Keya Chatterjee, director of international climate policy at the World Wildlife Fund, or WWF, does not see things in the same light. She calls the measure an anti-climate action bill.
“This is the first post-election, post-Sandy climate test for the U.S. government,” she said. “The president’s slogan for the campaign was ‘Forward,’ but this bill would certainly take us backward on the issue of addressing climate change.”
WWF has called on Obama to veto the bill.
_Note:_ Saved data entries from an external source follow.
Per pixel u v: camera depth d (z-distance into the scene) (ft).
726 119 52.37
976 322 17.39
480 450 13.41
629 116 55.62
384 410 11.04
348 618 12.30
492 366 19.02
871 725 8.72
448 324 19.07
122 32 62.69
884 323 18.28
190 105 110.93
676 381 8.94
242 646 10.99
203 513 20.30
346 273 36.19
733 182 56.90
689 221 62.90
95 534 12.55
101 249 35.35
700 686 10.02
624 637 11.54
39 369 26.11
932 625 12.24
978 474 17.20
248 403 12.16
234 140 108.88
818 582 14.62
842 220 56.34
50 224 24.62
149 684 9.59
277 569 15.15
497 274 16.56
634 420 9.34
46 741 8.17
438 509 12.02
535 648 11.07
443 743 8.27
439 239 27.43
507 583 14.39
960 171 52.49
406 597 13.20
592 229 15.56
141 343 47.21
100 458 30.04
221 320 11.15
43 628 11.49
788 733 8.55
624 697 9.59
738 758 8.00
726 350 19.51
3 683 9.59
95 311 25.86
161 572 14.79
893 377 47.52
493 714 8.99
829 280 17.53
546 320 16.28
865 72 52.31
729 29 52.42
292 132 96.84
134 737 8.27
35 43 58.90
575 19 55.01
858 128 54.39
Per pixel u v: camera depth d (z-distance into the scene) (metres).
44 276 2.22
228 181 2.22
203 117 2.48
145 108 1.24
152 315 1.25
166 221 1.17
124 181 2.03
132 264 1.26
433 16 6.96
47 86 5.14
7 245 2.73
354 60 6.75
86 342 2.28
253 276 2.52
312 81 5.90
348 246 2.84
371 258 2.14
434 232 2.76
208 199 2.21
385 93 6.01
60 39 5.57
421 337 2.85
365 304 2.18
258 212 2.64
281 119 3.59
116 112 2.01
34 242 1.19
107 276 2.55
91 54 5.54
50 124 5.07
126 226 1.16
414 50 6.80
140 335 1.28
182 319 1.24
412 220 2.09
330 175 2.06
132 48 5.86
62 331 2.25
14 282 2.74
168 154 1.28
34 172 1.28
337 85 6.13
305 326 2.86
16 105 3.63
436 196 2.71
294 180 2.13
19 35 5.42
“Progress is being made to regulate carbon pollution from aviation through the U.N.’s International Civil Aviation Organization, but far too slowly,” Chatterjee said. “This week, the EU has shown flexibility to help speed up that process, and the U.S. Congress responded by passing a counterproductive bill that turns its back on the olive branch extended by the EU.”
The White House has not yet said whether it supports or opposes the bill, though both Secretary of State Hillary Clinton and Transportation Secretary Ray LaHood have called the EU’s policy misguided. Many lawmakers argued that the EU ETS violates U.S. sovereignty, enforces charges on emissions discharged over the U.S. and Atlantic en route to European destinations and would cost carriers $3.1 billion by 2020.
Other countries such as China and Russia have also opposed it and have taken retaliatory action.
The EU standard, which went into effect in January, mandates that airlines obtain allowances for each ton of carbon dioxide emitted during a flight to or from most European airports. Any international carrier that emits more than they’re allowed can purchase additional allowances on an open market. Payments for the scheme were to have started next April, a date now extended due to the announcement Monday.
Though U.S. lawmakers welcomed the EU’s change of tone, they argued it was still necessary for Congress to pass the bill to ensure that U.S. carriers will not get taxed by the EU in the future.
Now, it’s up to Obama to decide whether or not to sign it into law.